:: Dataset entries
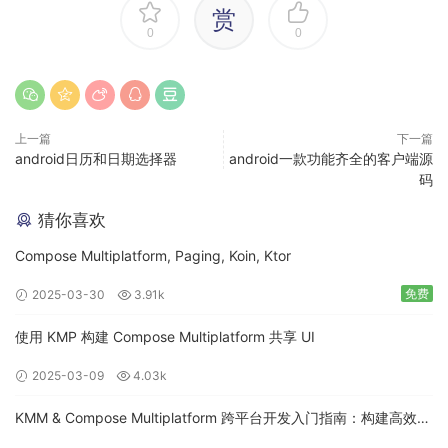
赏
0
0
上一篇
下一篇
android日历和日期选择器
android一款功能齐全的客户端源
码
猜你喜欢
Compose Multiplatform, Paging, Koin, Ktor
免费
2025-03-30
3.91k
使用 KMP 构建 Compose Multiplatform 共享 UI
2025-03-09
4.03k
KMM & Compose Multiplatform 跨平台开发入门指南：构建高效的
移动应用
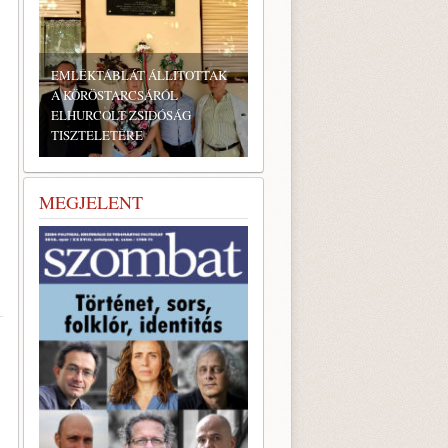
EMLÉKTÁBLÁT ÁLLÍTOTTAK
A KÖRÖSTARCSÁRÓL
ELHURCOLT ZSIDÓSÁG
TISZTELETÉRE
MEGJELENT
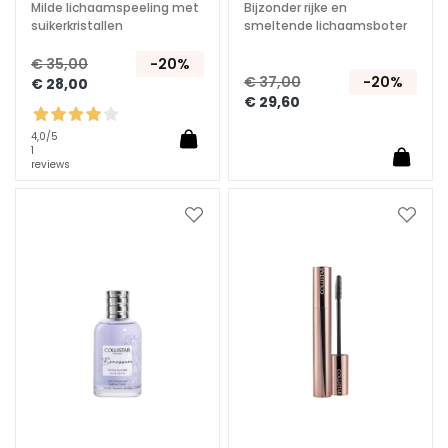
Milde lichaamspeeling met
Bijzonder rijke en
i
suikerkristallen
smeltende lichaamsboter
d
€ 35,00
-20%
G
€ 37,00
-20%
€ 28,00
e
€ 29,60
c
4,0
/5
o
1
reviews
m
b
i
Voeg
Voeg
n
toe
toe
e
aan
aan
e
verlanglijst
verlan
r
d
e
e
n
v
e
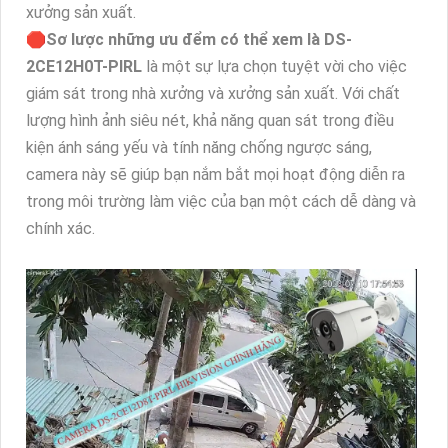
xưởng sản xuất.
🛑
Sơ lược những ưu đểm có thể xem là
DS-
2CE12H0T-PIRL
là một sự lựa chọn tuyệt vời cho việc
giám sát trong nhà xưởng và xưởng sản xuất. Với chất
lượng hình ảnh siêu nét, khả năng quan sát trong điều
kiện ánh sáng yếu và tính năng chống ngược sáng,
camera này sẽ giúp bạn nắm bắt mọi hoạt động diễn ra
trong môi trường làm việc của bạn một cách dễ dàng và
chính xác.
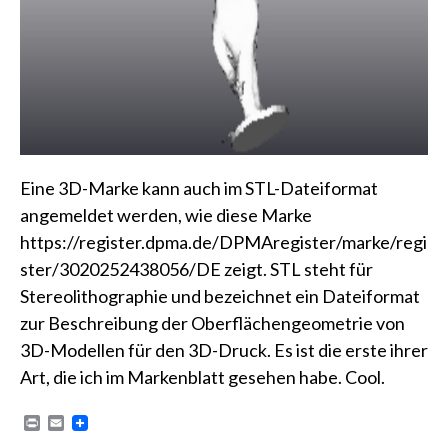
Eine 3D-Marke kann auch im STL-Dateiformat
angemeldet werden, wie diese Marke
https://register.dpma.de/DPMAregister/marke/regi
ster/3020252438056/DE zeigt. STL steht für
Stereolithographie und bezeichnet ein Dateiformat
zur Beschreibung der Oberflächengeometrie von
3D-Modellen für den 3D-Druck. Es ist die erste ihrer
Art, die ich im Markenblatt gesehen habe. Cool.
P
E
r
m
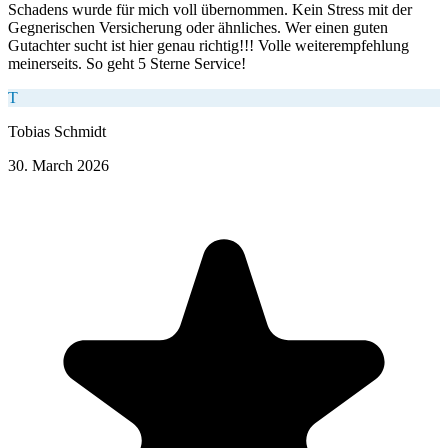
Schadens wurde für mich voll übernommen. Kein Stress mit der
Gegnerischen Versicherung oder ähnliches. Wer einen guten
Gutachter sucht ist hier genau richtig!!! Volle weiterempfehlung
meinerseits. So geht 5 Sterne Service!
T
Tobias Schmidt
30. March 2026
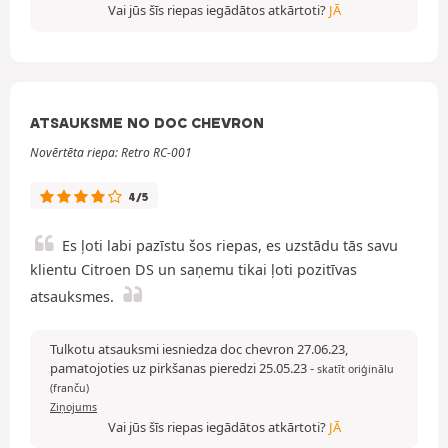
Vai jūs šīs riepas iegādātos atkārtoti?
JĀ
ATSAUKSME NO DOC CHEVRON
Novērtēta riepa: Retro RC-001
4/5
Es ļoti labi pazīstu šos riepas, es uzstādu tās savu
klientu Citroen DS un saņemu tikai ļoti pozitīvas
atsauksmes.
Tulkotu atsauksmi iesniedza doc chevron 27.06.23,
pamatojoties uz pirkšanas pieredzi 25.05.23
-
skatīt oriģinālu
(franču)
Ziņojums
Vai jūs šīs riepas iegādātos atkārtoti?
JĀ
::::
### What to do
Only a number belongs in the answer: state how many lines of the entries above hold "Multiplatform".

### Task solution
3